In Exhumación, Alejandro Incháurregui recounts how the Argentine Forensic Anthropology Team followed the information revealed by Mario Vargas Salinas, a retired general of the Bolivian Armed Forces who, despite military pressure, decided to talk to the journalist Jon Lee Anderson of The New York Times about the whereabouts of the underground tomb of Che Guevara. Incháurregui focuses his narration on the unsuccessful attempts of 1995, and the new search which finally located the remains of Che and his companions in 1997, in collaboration with his fellow Argentine Carlos Somigliana and Patricia Bernardi, and with the support of the preliminary team of forensic Cubans anthropologists under the leadership of Jorge Gonzalez Perez.

This documentary also explores the discovery of the remains of Tania, The Guerilla, as well as the concept of "photography as a trophy of war." On these issues, "Exhumación" reveals how the Bolivian military seized personal effects of victims of the guerrillas of Ñancahuzú, and then created an international market of fetishes and photos taken by the guerrillas themselves during the tragic campaign in Che Bolivia. Throughout his interview, struggling to maintain scientific objectivity, Alejandro Incháurregui, allows us to glimpse his passion and commitment to the events that marked his generation, and his professional dedication as a forensic anthropologist, concluding that "in one, we are exhuming the thousands of young people who were committed to the ideals of Che, and that today are 'los desaparecidos' in the history of the dirty war in Argentina."

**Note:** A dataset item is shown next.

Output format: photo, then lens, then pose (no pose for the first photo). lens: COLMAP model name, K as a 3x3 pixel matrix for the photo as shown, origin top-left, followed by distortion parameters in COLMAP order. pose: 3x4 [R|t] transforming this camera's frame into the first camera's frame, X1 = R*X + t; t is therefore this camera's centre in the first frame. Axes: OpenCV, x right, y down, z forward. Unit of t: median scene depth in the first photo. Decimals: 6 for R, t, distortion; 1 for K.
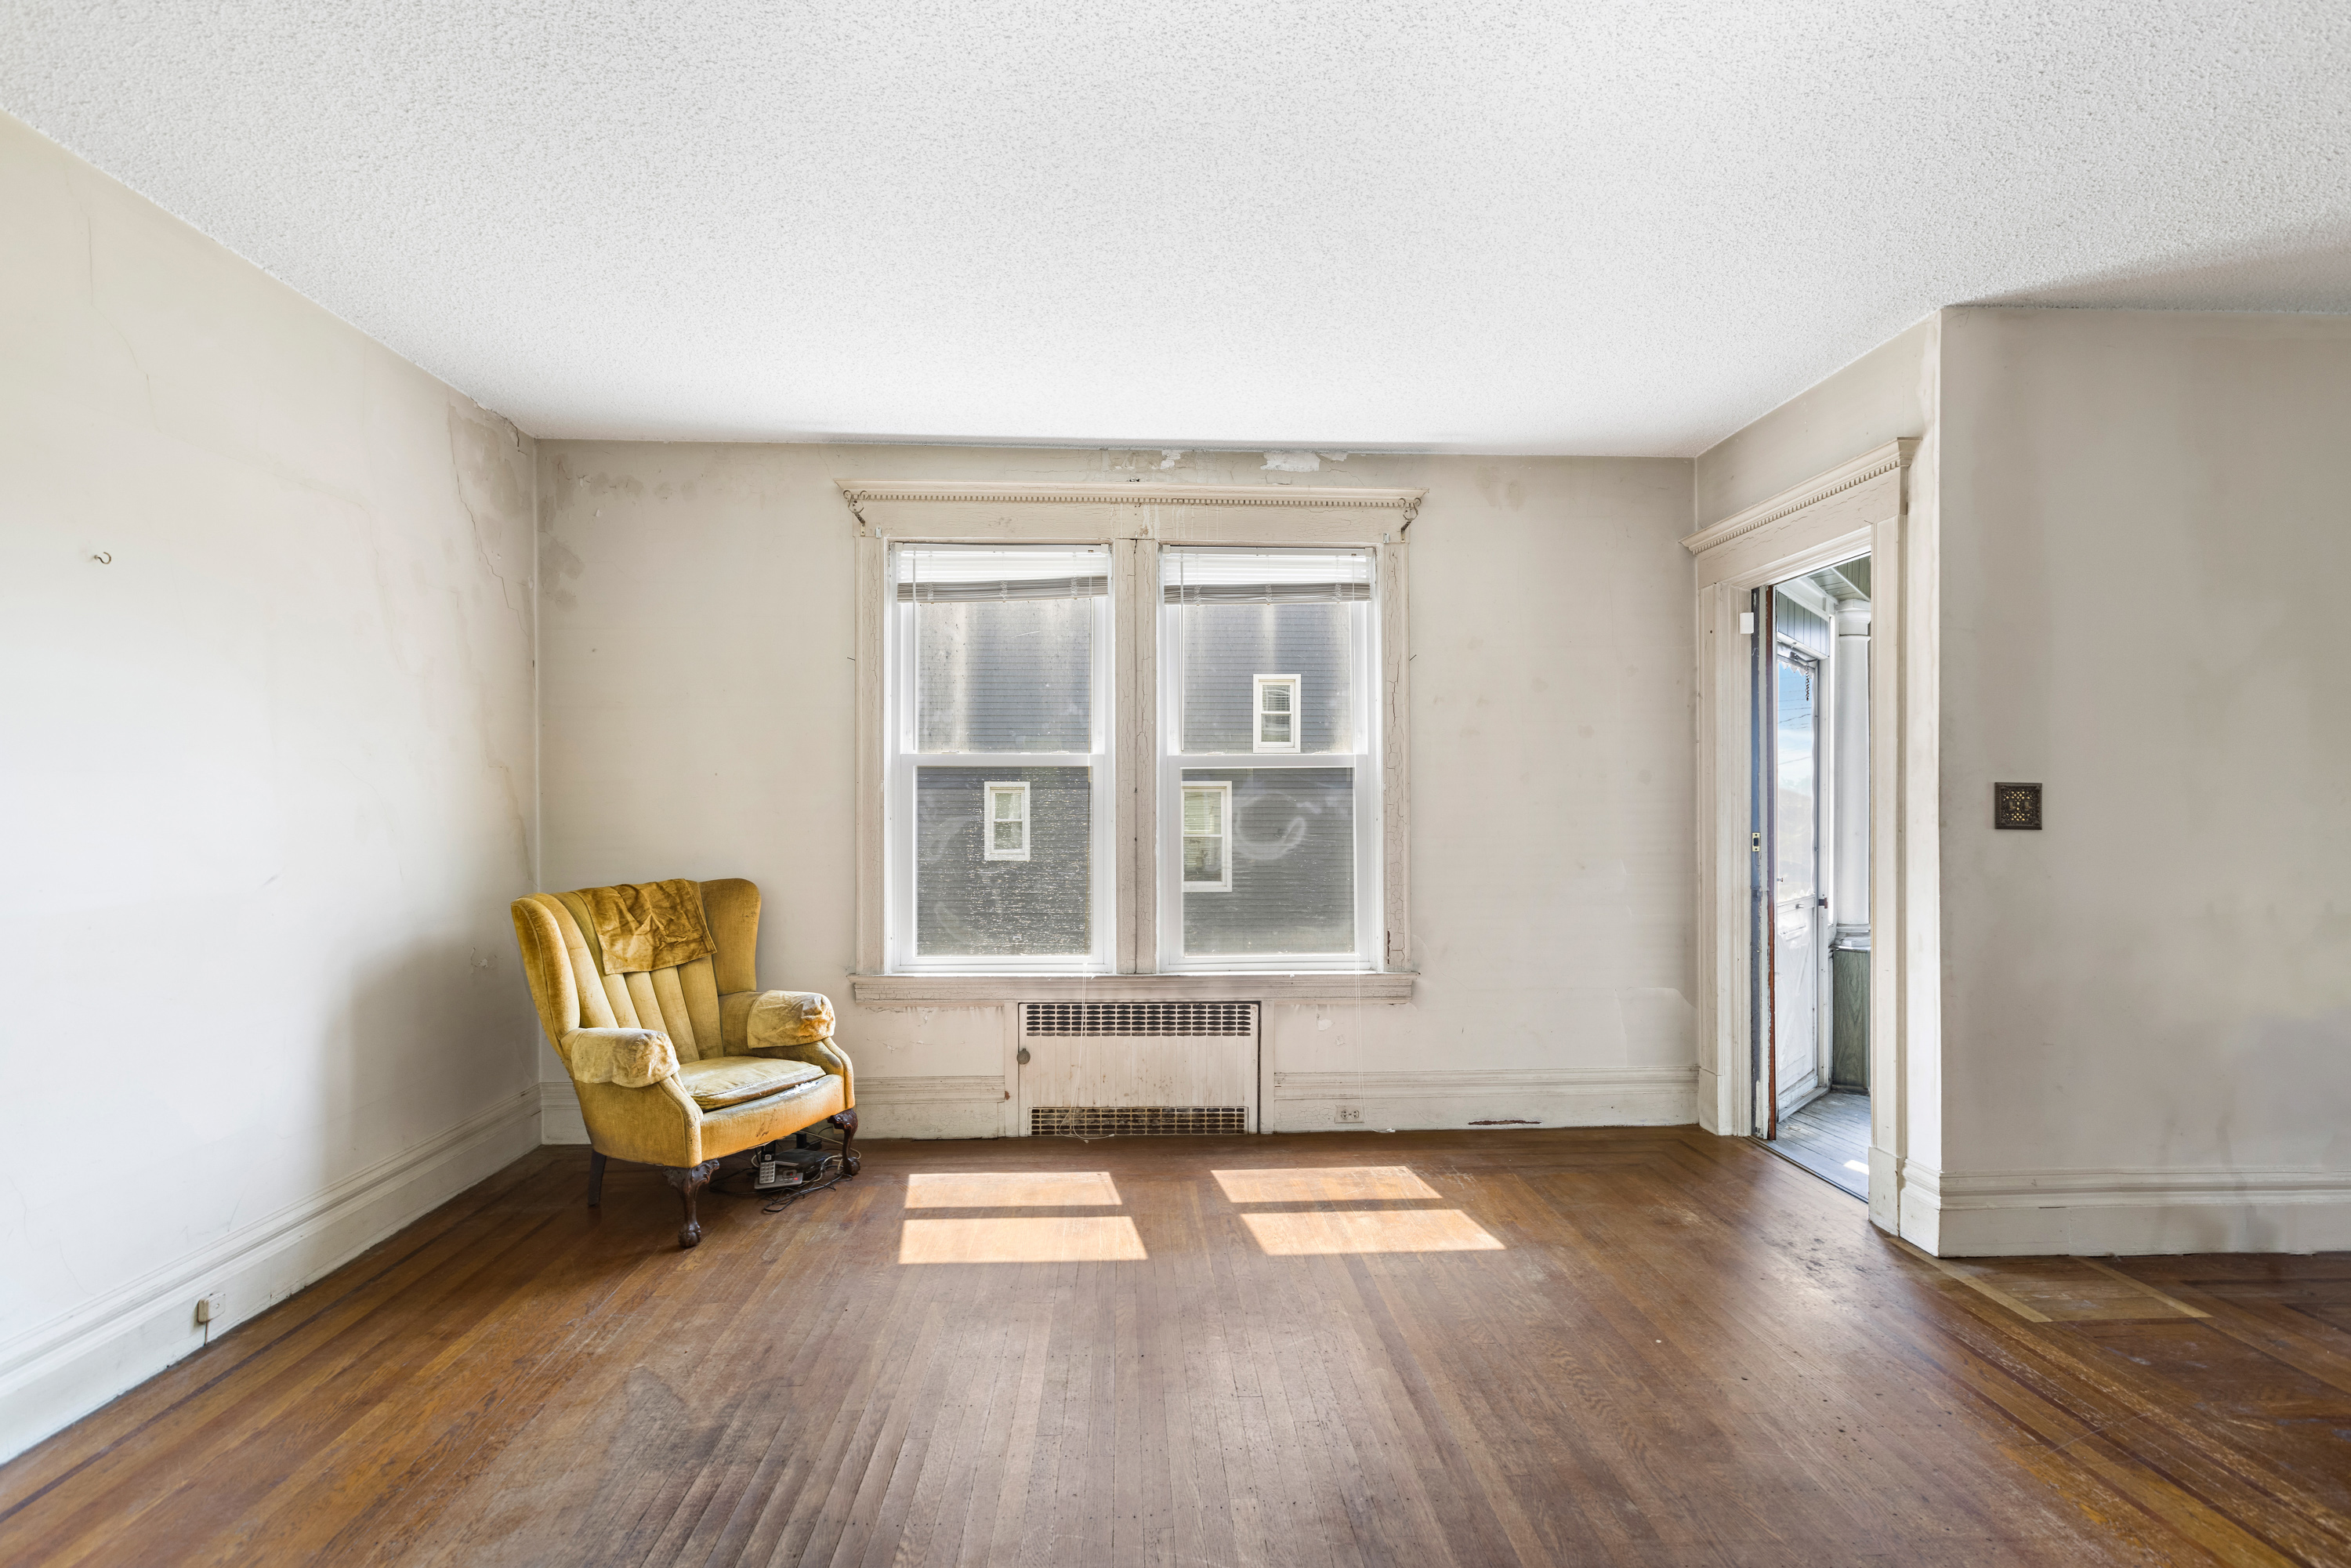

Leandro Katz is an Argentine-born writer, visual artist and filmmaker known for his films and installations. He has made a total of 17 films. His film The Day You'll Love Me, won the Coral Prize at the Festival del Nuevo Cine Latinoamericano de La Habana. His work has earned the Guggenheim, the Rockefeller, and N.E.A. Fellowships, and he has received support from the New York State Council on the Arts, the Jerome Foundation, the Hubert Bals Fund, and the Rotterdam International Film Festival. Katz has been a member of the faculty at the School of Visual Arts and at Brown University. He has exhibited as an artist, and screened his films, at institutions including the Museo de Arte Moderno de Buenos Aires MAMBA, the Centro Cultural de España CCEBA, Argentina, the Sexta Bienal de La Habana, Cuba, The Chicago Art Institute, and El Museo del Barrio, among others.